▶ [WORK TO COMPLETE]
Print every one of the following lines character for character, in the same order.

▶ [SUPPLIED MATERIAL]
=== Begin Enclosure ===

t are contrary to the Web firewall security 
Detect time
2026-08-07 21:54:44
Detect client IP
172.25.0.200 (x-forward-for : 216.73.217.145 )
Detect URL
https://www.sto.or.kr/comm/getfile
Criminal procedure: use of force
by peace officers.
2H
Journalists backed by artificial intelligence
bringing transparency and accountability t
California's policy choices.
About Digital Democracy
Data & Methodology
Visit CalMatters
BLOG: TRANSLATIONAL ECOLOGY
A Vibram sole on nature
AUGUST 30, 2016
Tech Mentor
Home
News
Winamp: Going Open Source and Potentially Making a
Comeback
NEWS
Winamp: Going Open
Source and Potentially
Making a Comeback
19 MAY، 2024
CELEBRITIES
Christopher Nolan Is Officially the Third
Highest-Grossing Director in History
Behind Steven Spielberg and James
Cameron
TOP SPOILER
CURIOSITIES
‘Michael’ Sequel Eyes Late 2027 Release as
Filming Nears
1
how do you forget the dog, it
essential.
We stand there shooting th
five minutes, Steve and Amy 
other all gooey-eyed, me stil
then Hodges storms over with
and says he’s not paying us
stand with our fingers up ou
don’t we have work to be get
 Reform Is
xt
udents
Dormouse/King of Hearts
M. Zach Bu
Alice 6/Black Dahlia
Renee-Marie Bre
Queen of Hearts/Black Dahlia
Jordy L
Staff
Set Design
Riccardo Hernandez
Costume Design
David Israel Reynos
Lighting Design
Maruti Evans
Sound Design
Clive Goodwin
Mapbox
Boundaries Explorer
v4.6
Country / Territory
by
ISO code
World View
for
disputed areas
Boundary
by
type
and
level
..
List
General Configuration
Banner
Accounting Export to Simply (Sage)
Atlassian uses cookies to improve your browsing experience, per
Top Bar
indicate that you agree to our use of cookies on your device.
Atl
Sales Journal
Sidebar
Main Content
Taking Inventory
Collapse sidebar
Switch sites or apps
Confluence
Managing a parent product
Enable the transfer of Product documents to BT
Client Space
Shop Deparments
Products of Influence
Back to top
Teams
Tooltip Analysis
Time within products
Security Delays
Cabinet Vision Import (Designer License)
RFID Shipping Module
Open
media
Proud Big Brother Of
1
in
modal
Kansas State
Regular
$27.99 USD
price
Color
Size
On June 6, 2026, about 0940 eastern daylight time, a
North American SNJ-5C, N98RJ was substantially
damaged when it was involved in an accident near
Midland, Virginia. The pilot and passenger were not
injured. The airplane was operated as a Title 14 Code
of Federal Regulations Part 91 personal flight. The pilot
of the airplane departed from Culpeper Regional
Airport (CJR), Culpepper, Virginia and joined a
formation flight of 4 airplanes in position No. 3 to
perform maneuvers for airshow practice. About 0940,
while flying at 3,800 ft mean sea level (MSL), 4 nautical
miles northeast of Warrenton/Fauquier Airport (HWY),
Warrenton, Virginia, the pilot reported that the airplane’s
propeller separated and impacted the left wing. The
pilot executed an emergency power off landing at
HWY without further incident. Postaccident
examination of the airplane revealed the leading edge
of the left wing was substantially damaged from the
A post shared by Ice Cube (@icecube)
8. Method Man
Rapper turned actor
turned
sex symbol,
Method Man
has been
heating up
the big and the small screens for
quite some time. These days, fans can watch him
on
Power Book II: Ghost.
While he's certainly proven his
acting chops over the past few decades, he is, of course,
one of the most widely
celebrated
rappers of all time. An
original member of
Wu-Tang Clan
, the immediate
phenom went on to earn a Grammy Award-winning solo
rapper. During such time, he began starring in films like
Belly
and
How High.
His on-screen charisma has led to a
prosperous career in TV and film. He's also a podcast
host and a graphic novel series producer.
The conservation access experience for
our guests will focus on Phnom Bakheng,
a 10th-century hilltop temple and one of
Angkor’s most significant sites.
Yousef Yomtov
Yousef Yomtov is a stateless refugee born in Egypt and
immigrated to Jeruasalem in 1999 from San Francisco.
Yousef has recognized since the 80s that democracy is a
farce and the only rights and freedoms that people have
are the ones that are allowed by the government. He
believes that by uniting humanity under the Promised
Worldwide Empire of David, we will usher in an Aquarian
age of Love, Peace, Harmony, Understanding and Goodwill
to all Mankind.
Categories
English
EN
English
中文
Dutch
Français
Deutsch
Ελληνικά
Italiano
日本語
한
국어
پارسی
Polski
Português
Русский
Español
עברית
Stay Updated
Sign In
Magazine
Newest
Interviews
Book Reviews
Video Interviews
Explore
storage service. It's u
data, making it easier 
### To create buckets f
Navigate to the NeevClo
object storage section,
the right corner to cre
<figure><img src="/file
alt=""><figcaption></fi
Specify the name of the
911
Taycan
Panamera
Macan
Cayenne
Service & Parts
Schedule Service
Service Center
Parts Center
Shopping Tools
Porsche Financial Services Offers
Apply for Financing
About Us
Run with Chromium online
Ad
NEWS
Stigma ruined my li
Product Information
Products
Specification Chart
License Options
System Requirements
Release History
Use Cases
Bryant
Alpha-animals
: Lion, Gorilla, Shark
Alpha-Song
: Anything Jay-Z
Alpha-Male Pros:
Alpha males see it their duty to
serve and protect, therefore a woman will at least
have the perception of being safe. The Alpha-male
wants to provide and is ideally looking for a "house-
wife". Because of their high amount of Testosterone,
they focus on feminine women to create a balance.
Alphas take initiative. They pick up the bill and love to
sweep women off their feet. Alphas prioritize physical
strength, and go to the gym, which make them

=== End Enclosure ===

▶ [ANSWER TO THIS TASK]
t are contrary to the Web firewall security 
Detect time
2026-08-07 21:54:44
Detect client IP
172.25.0.200 (x-forward-for : 216.73.217.145 )
Detect URL
https://www.sto.or.kr/comm/getfile
Criminal procedure: use of force
by peace officers.
2H
Journalists backed by artificial intelligence
bringing transparency and accountability t
California's policy choices.
About Digital Democracy
Data & Methodology
Visit CalMatters
BLOG: TRANSLATIONAL ECOLOGY
A Vibram sole on nature
AUGUST 30, 2016
Tech Mentor
Home
News
Winamp: Going Open Source and Potentially Making a
Comeback
NEWS
Winamp: Going Open
Source and Potentially
Making a Comeback
19 MAY، 2024
CELEBRITIES
Christopher Nolan Is Officially the Third
Highest-Grossing Director in History
Behind Steven Spielberg and James
Cameron
TOP SPOILER
CURIOSITIES
‘Michael’ Sequel Eyes Late 2027 Release as
Filming Nears
1
how do you forget the dog, it
essential.
We stand there shooting th
five minutes, Steve and Amy 
other all gooey-eyed, me stil
then Hodges storms over with
and says he’s not paying us
stand with our fingers up ou
don’t we have work to be get
 Reform Is
xt
udents
Dormouse/King of Hearts
M. Zach Bu
Alice 6/Black Dahlia
Renee-Marie Bre
Queen of Hearts/Black Dahlia
Jordy L
Staff
Set Design
Riccardo Hernandez
Costume Design
David Israel Reynos
Lighting Design
Maruti Evans
Sound Design
Clive Goodwin
Mapbox
Boundaries Explorer
v4.6
Country / Territory
by
ISO code
World View
for
disputed areas
Boundary
by
type
and
level
..
List
General Configuration
Banner
Accounting Export to Simply (Sage)
Atlassian uses cookies to improve your browsing experience, per
Top Bar
indicate that you agree to our use of cookies on your device.
Atl
Sales Journal
Sidebar
Main Content
Taking Inventory
Collapse sidebar
Switch sites or apps
Confluence
Managing a parent product
Enable the transfer of Product documents to BT
Client Space
Shop Deparments
Products of Influence
Back to top
Teams
Tooltip Analysis
Time within products
Security Delays
Cabinet Vision Import (Designer License)
RFID Shipping Module
Open
media
Proud Big Brother Of
1
in
modal
Kansas State
Regular
$27.99 USD
price
Color
Size
On June 6, 2026, about 0940 eastern daylight time, a
North American SNJ-5C, N98RJ was substantially
damaged when it was involved in an accident near
Midland, Virginia. The pilot and passenger were not
injured. The airplane was operated as a Title 14 Code
of Federal Regulations Part 91 personal flight. The pilot
of the airplane departed from Culpeper Regional
Airport (CJR), Culpepper, Virginia and joined a
formation flight of 4 airplanes in position No. 3 to
perform maneuvers for airshow practice. About 0940,
while flying at 3,800 ft mean sea level (MSL), 4 nautical
miles northeast of Warrenton/Fauquier Airport (HWY),
Warrenton, Virginia, the pilot reported that the airplane’s
propeller separated and impacted the left wing. The
pilot executed an emergency power off landing at
HWY without further incident. Postaccident
examination of the airplane revealed the leading edge
of the left wing was substantially damaged from the
A post shared by Ice Cube (@icecube)
8. Method Man
Rapper turned actor
turned
sex symbol,
Method Man
has been
heating up
the big and the small screens for
quite some time. These days, fans can watch him
on
Power Book II: Ghost.
While he's certainly proven his
acting chops over the past few decades, he is, of course,
one of the most widely
celebrated
rappers of all time. An
original member of
Wu-Tang Clan
, the immediate
phenom went on to earn a Grammy Award-winning solo
rapper. During such time, he began starring in films like
Belly
and
How High.
His on-screen charisma has led to a
prosperous career in TV and film. He's also a podcast
host and a graphic novel series producer.
The conservation access experience for
our guests will focus on Phnom Bakheng,
a 10th-century hilltop temple and one of
Angkor’s most significant sites.
Yousef Yomtov
Yousef Yomtov is a stateless refugee born in Egypt and
immigrated to Jeruasalem in 1999 from San Francisco.
Yousef has recognized since the 80s that democracy is a
farce and the only rights and freedoms that people have
are the ones that are allowed by the government. He
believes that by uniting humanity under the Promised
Worldwide Empire of David, we will usher in an Aquarian
age of Love, Peace, Harmony, Understanding and Goodwill
to all Mankind.
Categories
English
EN
English
中文
Dutch
Français
Deutsch
Ελληνικά
Italiano
日本語
한
국어
پارسی
Polski
Português
Русский
Español
עברית
Stay Updated
Sign In
Magazine
Newest
Interviews
Book Reviews
Video Interviews
Explore
storage service. It's u
data, making it easier 
### To create buckets f
Navigate to the NeevClo
object storage section,
the right corner to cre
<figure><img src="/file
alt=""><figcaption></fi
Specify the name of the
911
Taycan
Panamera
Macan
Cayenne
Service & Parts
Schedule Service
Service Center
Parts Center
Shopping Tools
Porsche Financial Services Offers
Apply for Financing
About Us
Run with Chromium online
Ad
NEWS
Stigma ruined my li
Product Information
Products
Specification Chart
License Options
System Requirements
Release History
Use Cases
Bryant
Alpha-animals
: Lion, Gorilla, Shark
Alpha-Song
: Anything Jay-Z
Alpha-Male Pros:
Alpha males see it their duty to
serve and protect, therefore a woman will at least
have the perception of being safe. The Alpha-male
wants to provide and is ideally looking for a "house-
wife". Because of their high amount of Testosterone,
they focus on feminine women to create a balance.
Alphas take initiative. They pick up the bill and love to
sweep women off their feet. Alphas prioritize physical
strength, and go to the gym, which make them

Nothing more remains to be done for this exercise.